The Rocky Point effect identifies the flash over that may occur in high-power transmitting vacuum tubes. The name derives from the Long Island site, Rocky Point, where a big RCA transmitting station was installed since the days of GE Alexanderson Alternators. The flash over occurs in the tubes probably because of hot spots, due to the same RF fields or to soft X-rays, with gas emission inside the envelope. The flash over could trigger an arc sustained by the energy stored inside the filter capacitors, that is proportional to the square of the operating plate voltage. The huge energy available, in the order of thousands joules, cause heavy damage in the tubes, from cathode poisoning up to the vaporization of parts inside!

Usually a stabilization process was run on tubes intended to be operated at high voltage: anode voltage was slowly raised to the maximum specified value, carefully watching for sparks or arcing inside. When faults occurred, the tube was stabilized for a while at a slightly lower voltage, before any further voltage ramp-up.
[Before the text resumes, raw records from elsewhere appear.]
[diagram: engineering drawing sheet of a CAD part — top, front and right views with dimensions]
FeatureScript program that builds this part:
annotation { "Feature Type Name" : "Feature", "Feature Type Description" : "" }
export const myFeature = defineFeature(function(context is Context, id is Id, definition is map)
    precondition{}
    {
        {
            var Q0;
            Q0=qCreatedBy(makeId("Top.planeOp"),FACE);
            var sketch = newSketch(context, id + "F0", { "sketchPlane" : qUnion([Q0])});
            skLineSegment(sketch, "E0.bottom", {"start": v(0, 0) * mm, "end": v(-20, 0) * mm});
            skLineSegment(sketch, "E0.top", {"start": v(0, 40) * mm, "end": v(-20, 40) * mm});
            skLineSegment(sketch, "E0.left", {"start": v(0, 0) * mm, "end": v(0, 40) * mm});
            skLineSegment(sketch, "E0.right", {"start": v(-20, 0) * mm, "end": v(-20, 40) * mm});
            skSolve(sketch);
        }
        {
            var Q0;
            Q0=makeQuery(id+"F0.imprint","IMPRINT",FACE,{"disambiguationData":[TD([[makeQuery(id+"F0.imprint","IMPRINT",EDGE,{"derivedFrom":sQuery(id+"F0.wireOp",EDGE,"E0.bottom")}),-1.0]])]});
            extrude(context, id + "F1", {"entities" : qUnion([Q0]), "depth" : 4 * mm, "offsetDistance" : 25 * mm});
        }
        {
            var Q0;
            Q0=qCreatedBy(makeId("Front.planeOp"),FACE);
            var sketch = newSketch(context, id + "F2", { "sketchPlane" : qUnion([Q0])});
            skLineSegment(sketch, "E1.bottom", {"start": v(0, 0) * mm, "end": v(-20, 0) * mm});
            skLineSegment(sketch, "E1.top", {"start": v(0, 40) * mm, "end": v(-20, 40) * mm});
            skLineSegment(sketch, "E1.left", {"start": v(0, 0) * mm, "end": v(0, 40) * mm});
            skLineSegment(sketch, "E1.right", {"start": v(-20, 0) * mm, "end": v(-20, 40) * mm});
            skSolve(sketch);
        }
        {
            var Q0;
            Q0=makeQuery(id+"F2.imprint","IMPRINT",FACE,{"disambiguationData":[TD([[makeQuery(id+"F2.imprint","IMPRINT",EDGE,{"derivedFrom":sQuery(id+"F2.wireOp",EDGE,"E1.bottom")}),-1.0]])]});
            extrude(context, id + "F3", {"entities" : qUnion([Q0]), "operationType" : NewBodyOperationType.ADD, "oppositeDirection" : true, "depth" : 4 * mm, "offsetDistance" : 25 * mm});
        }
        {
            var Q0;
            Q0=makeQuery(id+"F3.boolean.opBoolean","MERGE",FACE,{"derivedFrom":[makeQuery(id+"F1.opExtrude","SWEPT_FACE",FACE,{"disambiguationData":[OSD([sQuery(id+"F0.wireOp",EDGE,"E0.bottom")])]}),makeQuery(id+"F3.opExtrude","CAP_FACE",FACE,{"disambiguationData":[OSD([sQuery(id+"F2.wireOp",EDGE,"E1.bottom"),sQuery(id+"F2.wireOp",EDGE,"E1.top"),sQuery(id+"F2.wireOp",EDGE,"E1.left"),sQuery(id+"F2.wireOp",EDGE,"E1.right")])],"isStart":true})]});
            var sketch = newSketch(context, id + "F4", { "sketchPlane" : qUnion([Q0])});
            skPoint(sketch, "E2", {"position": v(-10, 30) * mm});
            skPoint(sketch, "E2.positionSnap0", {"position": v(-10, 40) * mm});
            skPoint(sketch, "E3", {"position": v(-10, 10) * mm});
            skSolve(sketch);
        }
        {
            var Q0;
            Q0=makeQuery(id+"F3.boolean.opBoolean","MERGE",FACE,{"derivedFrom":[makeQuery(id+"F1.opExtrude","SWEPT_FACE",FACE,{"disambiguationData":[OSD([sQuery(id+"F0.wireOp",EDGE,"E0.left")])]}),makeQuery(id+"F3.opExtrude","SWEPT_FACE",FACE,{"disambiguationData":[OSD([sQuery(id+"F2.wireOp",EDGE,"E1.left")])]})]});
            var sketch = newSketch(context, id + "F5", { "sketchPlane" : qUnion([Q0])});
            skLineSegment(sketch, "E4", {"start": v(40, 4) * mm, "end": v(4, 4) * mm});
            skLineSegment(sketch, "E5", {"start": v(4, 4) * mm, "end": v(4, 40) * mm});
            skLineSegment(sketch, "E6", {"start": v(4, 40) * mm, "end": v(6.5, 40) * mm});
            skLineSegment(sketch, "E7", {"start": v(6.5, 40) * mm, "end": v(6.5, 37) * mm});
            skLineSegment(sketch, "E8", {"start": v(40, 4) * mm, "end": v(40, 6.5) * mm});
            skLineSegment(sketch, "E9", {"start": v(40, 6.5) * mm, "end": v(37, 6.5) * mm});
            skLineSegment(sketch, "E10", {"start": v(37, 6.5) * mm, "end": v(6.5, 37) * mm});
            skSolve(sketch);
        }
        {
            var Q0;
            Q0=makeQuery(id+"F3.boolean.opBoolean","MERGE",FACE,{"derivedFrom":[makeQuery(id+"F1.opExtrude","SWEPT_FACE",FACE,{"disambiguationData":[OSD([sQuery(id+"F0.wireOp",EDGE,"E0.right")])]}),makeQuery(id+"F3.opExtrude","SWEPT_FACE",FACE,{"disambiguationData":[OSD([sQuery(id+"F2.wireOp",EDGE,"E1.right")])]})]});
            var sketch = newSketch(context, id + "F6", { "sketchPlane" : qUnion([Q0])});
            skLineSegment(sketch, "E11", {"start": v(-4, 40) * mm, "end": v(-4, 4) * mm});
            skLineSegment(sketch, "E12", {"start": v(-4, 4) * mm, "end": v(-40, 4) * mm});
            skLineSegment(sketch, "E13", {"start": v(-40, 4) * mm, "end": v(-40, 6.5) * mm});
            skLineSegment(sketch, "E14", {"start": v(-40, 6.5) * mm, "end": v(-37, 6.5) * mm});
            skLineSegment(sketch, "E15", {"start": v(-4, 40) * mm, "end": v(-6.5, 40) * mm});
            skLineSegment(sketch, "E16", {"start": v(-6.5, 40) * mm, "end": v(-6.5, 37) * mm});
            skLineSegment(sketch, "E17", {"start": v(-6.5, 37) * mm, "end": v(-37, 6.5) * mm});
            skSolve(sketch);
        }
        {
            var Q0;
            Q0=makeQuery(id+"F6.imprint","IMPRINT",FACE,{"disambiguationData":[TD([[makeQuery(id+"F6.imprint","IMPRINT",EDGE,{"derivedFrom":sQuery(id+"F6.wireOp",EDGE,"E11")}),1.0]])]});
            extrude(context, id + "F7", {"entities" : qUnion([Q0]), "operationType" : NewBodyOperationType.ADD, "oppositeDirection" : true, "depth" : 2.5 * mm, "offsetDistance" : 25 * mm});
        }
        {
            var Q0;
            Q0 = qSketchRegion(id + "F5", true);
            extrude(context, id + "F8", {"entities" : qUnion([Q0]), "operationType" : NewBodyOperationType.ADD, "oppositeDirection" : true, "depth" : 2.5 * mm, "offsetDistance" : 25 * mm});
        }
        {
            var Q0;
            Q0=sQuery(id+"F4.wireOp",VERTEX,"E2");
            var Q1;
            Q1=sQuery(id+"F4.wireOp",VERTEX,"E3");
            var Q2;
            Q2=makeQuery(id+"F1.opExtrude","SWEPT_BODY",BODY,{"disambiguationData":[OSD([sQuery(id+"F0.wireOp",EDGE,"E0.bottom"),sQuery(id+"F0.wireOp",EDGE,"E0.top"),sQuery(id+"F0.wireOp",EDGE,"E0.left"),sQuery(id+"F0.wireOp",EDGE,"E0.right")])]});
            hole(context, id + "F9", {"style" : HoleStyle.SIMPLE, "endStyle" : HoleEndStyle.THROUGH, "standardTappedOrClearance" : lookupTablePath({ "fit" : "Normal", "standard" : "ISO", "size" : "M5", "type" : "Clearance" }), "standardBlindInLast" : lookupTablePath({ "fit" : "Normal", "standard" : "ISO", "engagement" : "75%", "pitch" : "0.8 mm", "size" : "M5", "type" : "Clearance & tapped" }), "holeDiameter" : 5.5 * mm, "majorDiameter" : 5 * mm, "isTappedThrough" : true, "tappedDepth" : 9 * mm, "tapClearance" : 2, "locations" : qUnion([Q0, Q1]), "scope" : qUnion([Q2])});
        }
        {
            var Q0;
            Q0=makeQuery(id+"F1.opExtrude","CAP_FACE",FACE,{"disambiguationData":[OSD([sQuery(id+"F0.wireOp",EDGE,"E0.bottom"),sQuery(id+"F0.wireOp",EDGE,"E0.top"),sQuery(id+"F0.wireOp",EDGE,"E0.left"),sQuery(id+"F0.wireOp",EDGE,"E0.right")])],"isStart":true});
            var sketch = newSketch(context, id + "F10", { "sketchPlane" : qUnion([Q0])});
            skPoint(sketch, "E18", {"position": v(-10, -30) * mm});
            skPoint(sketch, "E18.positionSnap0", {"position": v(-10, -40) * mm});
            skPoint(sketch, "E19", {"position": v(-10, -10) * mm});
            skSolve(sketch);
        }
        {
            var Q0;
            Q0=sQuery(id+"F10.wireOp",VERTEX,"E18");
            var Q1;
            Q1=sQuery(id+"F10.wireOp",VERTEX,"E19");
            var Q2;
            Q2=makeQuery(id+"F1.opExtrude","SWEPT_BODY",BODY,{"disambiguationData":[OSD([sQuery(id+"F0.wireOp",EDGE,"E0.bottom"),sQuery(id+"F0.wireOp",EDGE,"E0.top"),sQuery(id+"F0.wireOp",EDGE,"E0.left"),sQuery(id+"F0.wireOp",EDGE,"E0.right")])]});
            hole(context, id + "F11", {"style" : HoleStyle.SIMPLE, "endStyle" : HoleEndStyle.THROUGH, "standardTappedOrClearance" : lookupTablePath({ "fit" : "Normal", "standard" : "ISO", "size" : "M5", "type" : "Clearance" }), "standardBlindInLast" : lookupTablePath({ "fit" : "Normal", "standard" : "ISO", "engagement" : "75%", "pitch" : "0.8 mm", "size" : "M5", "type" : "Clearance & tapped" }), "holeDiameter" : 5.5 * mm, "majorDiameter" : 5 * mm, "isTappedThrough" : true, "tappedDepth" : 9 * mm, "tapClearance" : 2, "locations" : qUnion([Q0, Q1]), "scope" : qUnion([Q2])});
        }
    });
This process ‘cleaned’ the new tube from internal burrs or contaminating particles, but of course could not prevent flash overs due to different causes through the tube life.

A simple way to prevent arcing was the use of a series current source, as a tungsten-filament temperature limited diode, but efficiency dropped to unacceptable or barely acceptable levels. The crowbar circuit, first proposed by RCA in the late forties, was an electronic switch, as a thyratron, in parallel to the high-voltage power supply, that shorted the filter capacitors in case of faults. The switch was triggered by an overcurrent sensing circuit. Several thousands joules were instantaneously discharged, but expensive transmitting tubes were safe, before ordinary protections could remove primary power! The drawback of this solution was the possibility of damages to the same protecting components, even due to electrodynamic effects of the huge peak currents involved.

A modified ‘crowbar’ was proposed by Roger G. Wenner of ITT, Federal Telecommunication Laboratories. The article appeared in Electronics, June 1957. In this case the switch, a 3W5000F3 power triode, is connected in series between the power supply and the transmitting tube. The 3W5000 is normally biased for a heavy conduction, its voltage drop being dynamically adjusted to some 2 percent of the supply value. The overcurrent sense circuit fires a small 2D21 thyratron, that drives the series switch triode well into cutoff region. In case of faults, power to transmitting tubes is switched-off within microseconds, preventing dangerous arc build-up. The article also suggests possible circuit variants to fit different design constraints.

The circuit can be easily modified and adapted to protect audio power tubes from overcurrents due to shorts or failures of the grid bias circuitry.